金燕西问道:“你把公司留给一个小姑娘行吗?”
贾思雅回答道:“有刘国良、李柄琪、路世林这些人辅佐,应该不会有什么问题。”
金燕西淫笑道:“想让我带上你呀,那就得看你表现了。”
贾思雅魅惑道:“那还等什么,来嘛。”
金燕西食指大动道:“你还是这么让人冒火,续上……”
今天贾思雅这么恭顺是因为也被吓到了,金燕西一顿操作猛如虎,这是一把双刃剑,能斩吉村金一郎,就也能斩她贾思雅,原来元亨的关键岗位全是金燕西的人,他们知道谁才是元亨真正的主人,所以金燕西看似是在为贾思雅出头,但无疑这也是一种威慑人心的警告,吓得贾思雅连追究杜小寒的话都没敢提起。
……
金陵·铨庐别墅。
冷清秋走回自己屋子,见欧阳于坚戴了帽子,好象要向外走,两个人正好迎面撞见。
冷清秋问道:“你要出去呀,有事吗?”
欧阳于坚回答道:“没什么事,倒是你,从魔都回来也不提前给我打个电话。”
冷清秋坐下道:“反正这事和你不相干,你就不必问了。”
欧阳于坚摘下帽子道:“这么说是英子的事了?”
冷清秋告知道:“你就别瞎猜了,英子跟我一起回来的,人家和常二公子好着呢,是七伯的事。”
欧阳于坚猜测道:“七哥的事还用猜,肯定是在魔都又有女人了吧,如果我猜的没错,是扶桑财团送给七哥的女人。”
冷清秋八卦道:“扶桑财团是送了女人,好像叫什么中川洋子的,不过不止如此,七伯在慈善舞会上还结交了一个叫香雪儿的女人,不知道她是什么身份,我只知道她一出手就捐了十五万呢。”
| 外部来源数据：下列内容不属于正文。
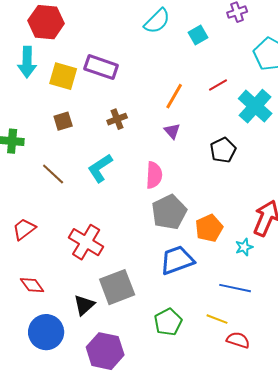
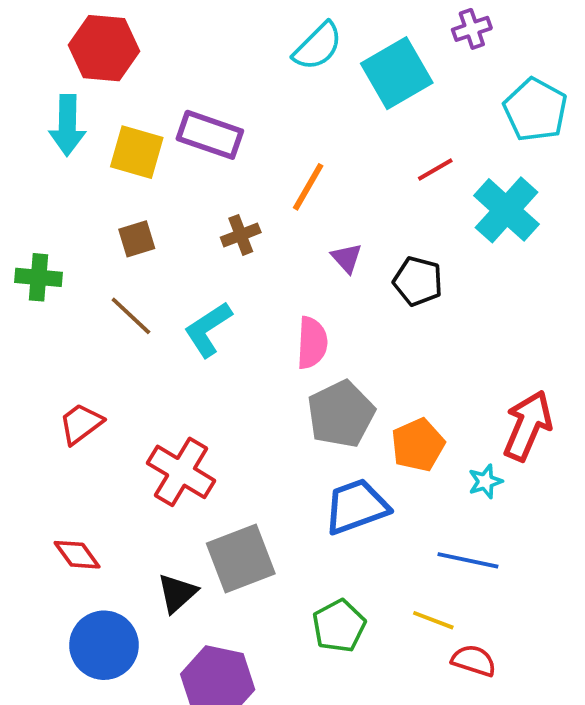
cyan square: (198, 35) -> (397, 73), size x1.8
orange line: (174, 96) -> (308, 187), moved
black pentagon: (223, 150) -> (418, 281), moved, turned -30
brown line: (53, 174) -> (131, 316), moved
red trapezoid: (24, 229) -> (81, 424), moved

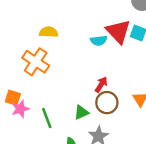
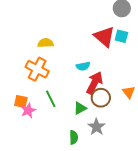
cyan semicircle: (99, 41) -> (83, 66), moved
red arrow: (101, 84) -> (94, 83), size x1.6
green line: (47, 118) -> (51, 99), moved

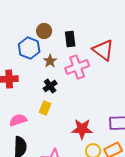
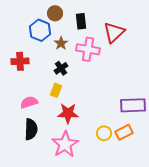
red triangle: (103, 50) -> (114, 32), turned 40
pink cross: (77, 67) -> (88, 49), turned 30
red star: (82, 129) -> (68, 113), moved

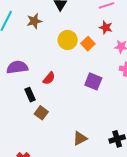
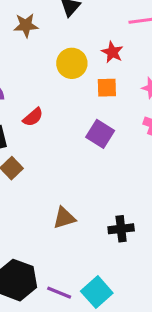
red star: (106, 27) -> (112, 52), moved
orange square: (88, 44) -> (107, 88), moved, turned 32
欧阳于坚说道:“又是被富婆相中了吧,七哥可真有女人缘,不过他这趟出门是有正事的,一时半会应该回不来。”
冷清秋问道:“是选举的事吗?”
欧阳于坚回答道:“也是也不是,应该说是有人利用选举给进步系制造矛盾,但七哥眼里可不揉沙子啊。”
冷清秋恍然道:“你是说始作俑者是扶桑财团,怪不得他们已经被七伯打击得送女人了呢。”
欧阳于坚笑道:“还不笨嘛,不过还不止如此,最近段世伯身体不大好,北洋内部关系也很微妙。”
冷清秋得意道:“当然了,也不看看我是谁的老婆。”
欧阳于坚笑道:“小嘴挺甜嘛,不过看你好像完全不为七哥担忧呀。”
冷清秋信任道:“我相信七伯可以处理好。”
冷清秋这回是彻底被金燕西折服了,原来金燕西在作诗方面的造诣这般深厚,而诗正是冷清秋的心头好,所以爱屋及乌,在任何方面对金燕西都产生了盲目的信任。
欧阳于坚还有正事呢,与冷清秋又互相问候了几句饮食起居就匆忙离开了,而没过多久,吴小怜就闻讯来了八房。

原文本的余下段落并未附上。